» What you need to do:
1 – Print the passage of the Medicaid article starting with "But Friday, U.S." and going on through "for its citizens.", word for word.
2 – Answer these questions from the Medicaid article:
(a) Which state was the first to get permission to require some Medicaid recipients to work to keep their coverage?
(b) How many people does the judge say would lose coverage?
(c) How large a shortfall is the state's Medicaid program facing over the next two years?

Federal judge blocks Kentucky's Medicaid work requirements
By ADAM BEAM and RICARDO ALONSO-ZALDIVAR, Associated Press
FRANKFORT, Ky. (AP) — A federal judge has blocked Kentucky's work requirements for Medicaid, dealing a blow to the Trump administration, which has been encouraging states to seek the requirements for able-bodied adults on the program.
Medicaid is a joint state and federal health insurance program for the poor and disabled. Kentucky was the first state in the country to get permission to require some of its Medicaid recipients to get a job or do some other type of work to keep their health coverage. The new rules were scheduled to take effect Sunday in a northern Kentucky suburb of Cincinnati.
But Friday, U.S. District Judge James E. Boasberg ordered the Trump administration to reconsider the program, ruling it had never adequately considered whether the changes would comply with the central tenet of Medicaid: Providing health care for its citizens.
"The Secretary never provided a bottom-line estimate of how many people would lose Medicaid with (the new rules) in place. This oversight is glaring," Boasberg wrote . "For starters, the Secretary never once mentions the estimated 95,000 people who would lose coverage, which gives the Court little reason to think that he seriously grappled with the bottom-line impact on healthcare."
U.S. Sen. Ron Wyden, the top Democrat on the committee that oversees Medicaid, said the decision is "good news for Americans who think health care is a right, not a prize to be won after enduring piles of bureaucratic busy work."
"This ruling is an important moment that shows the Trump administration does not have the authority to arbitrarily decide which Americans deserve health care," he said.
While Republican Gov. Matt Bevin's administration will almost certainly appeal the ruling, the decision is likely to cost Medicaid beneficiaries in the short term. Adam Meier, secretary of Kentucky's Cabinet for Health and Family Services, said earlier this week the state would likely eliminate dental, vision and pharmacy benefits for low-income adults if the court blocked the new rules. That's because he said the state's Medicaid program is facing a $300 million shortfall over the next two years and the new rules were "tools we had to mitigate that."

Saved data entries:
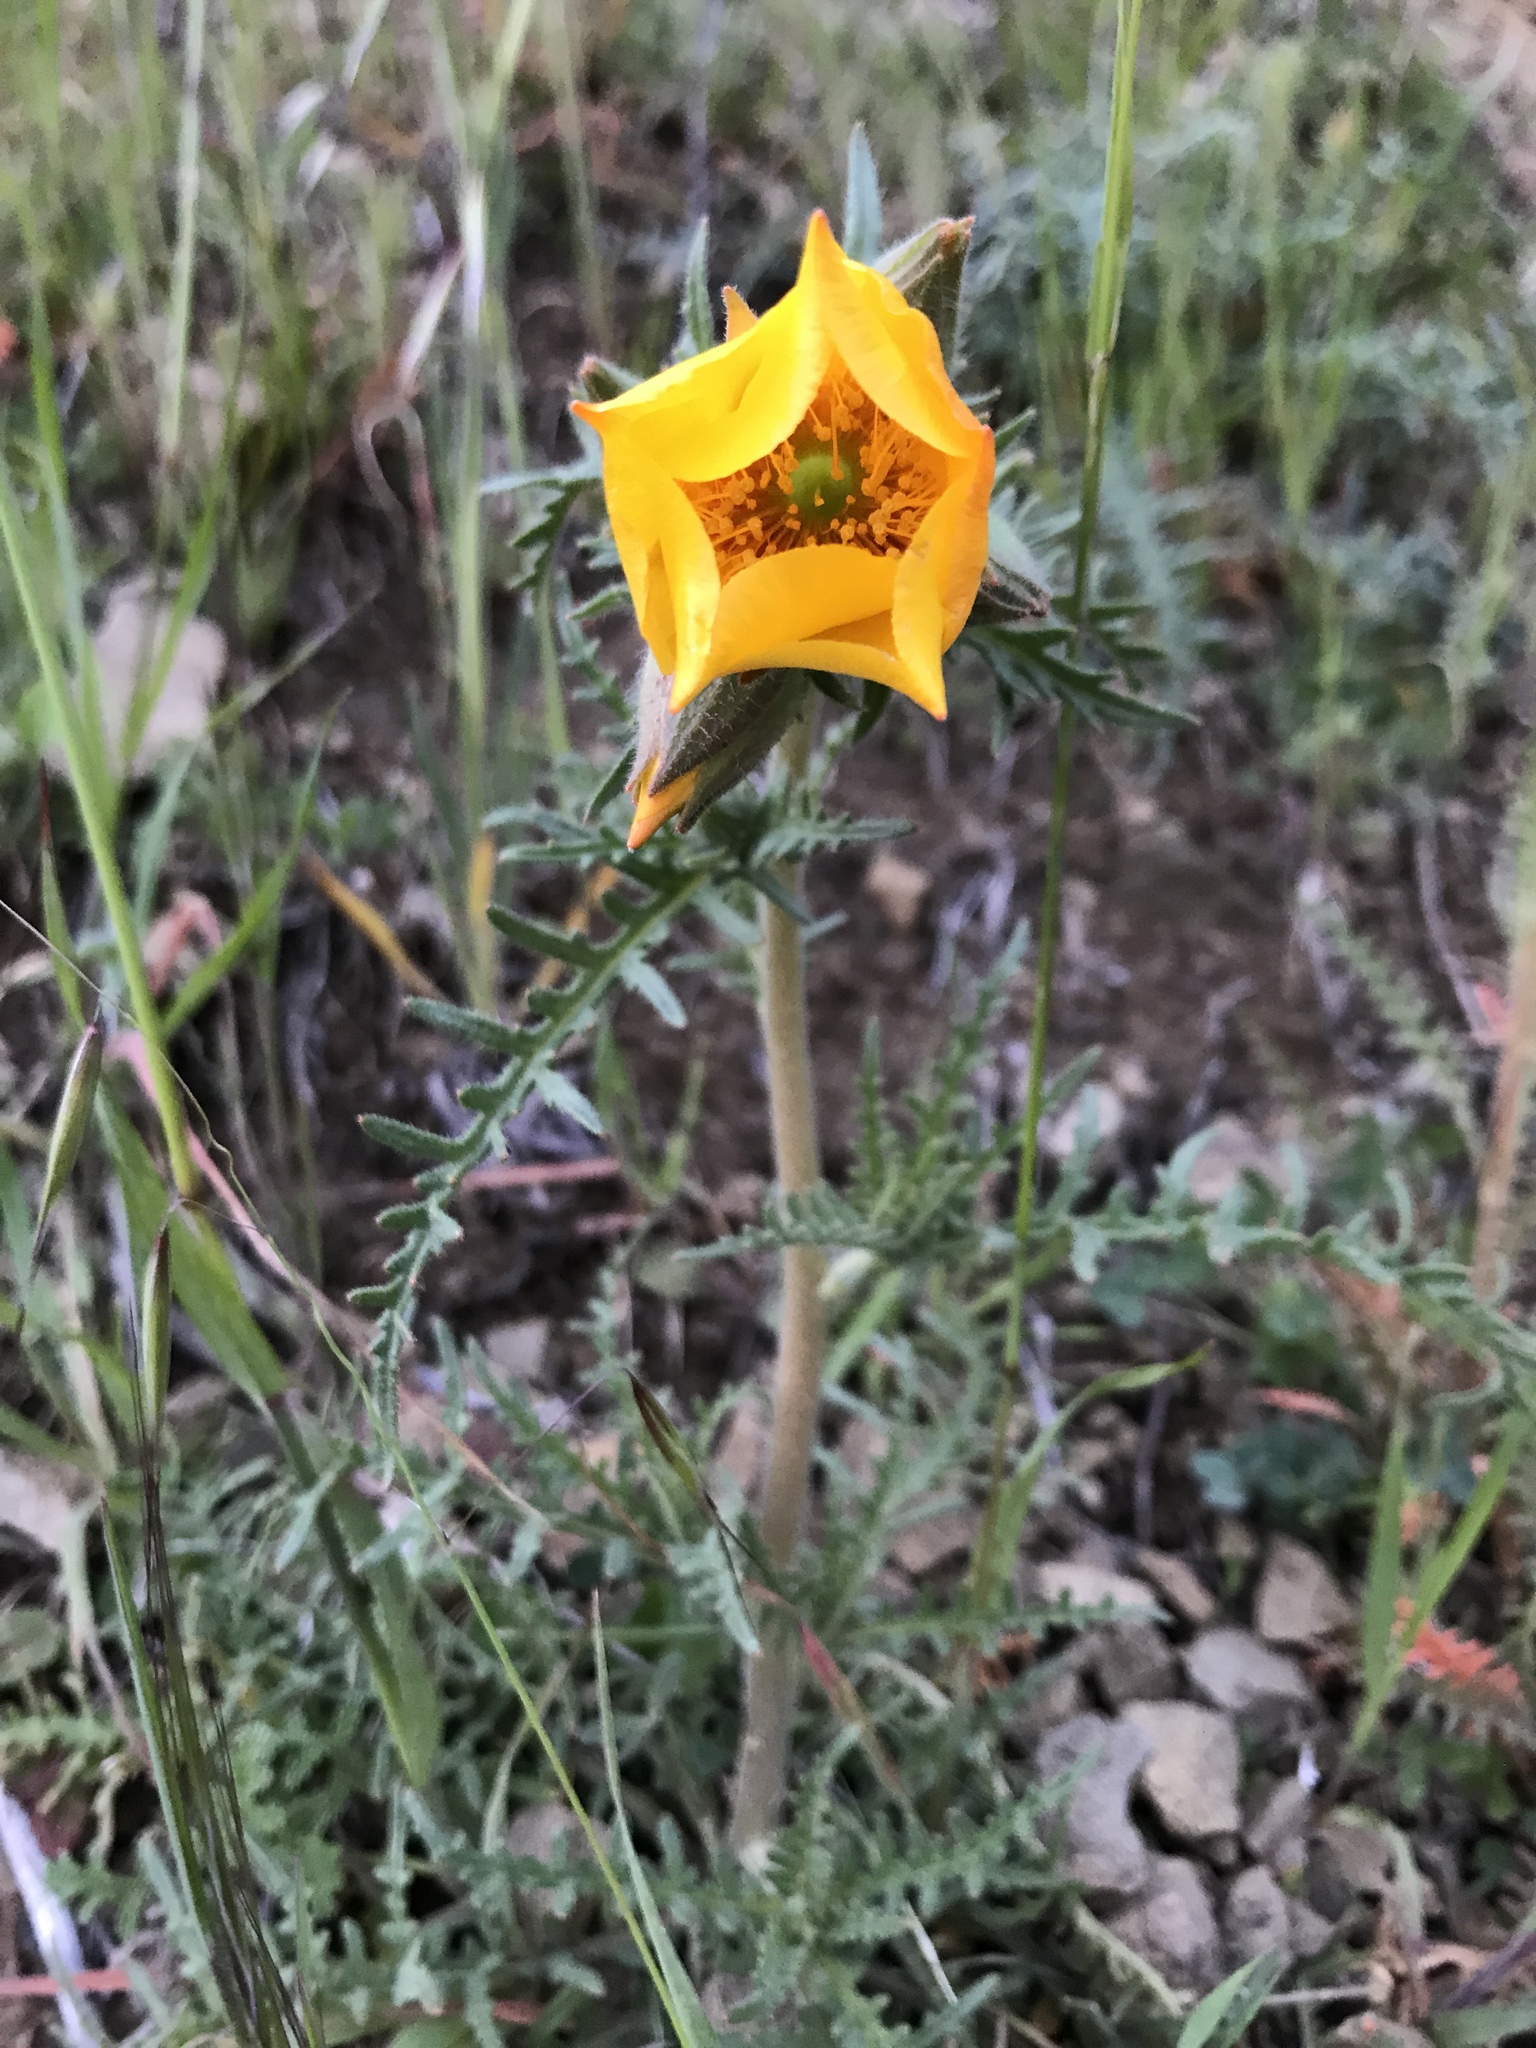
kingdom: Plantae
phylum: Tracheophyta
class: Magnoliopsida
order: Cornales
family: Loasaceae
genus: Mentzelia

» List of answers:
1 –
But Friday, U.S. District Judge James E. Boasberg ordered the Trump administration to reconsider the program, ruling it had never adequately considered whether the changes would comply with the central tenet of Medicaid: Providing health care for its citizens.

2 –
(a) Kentucky
(b) An estimated 95,000 people
(c) $300 million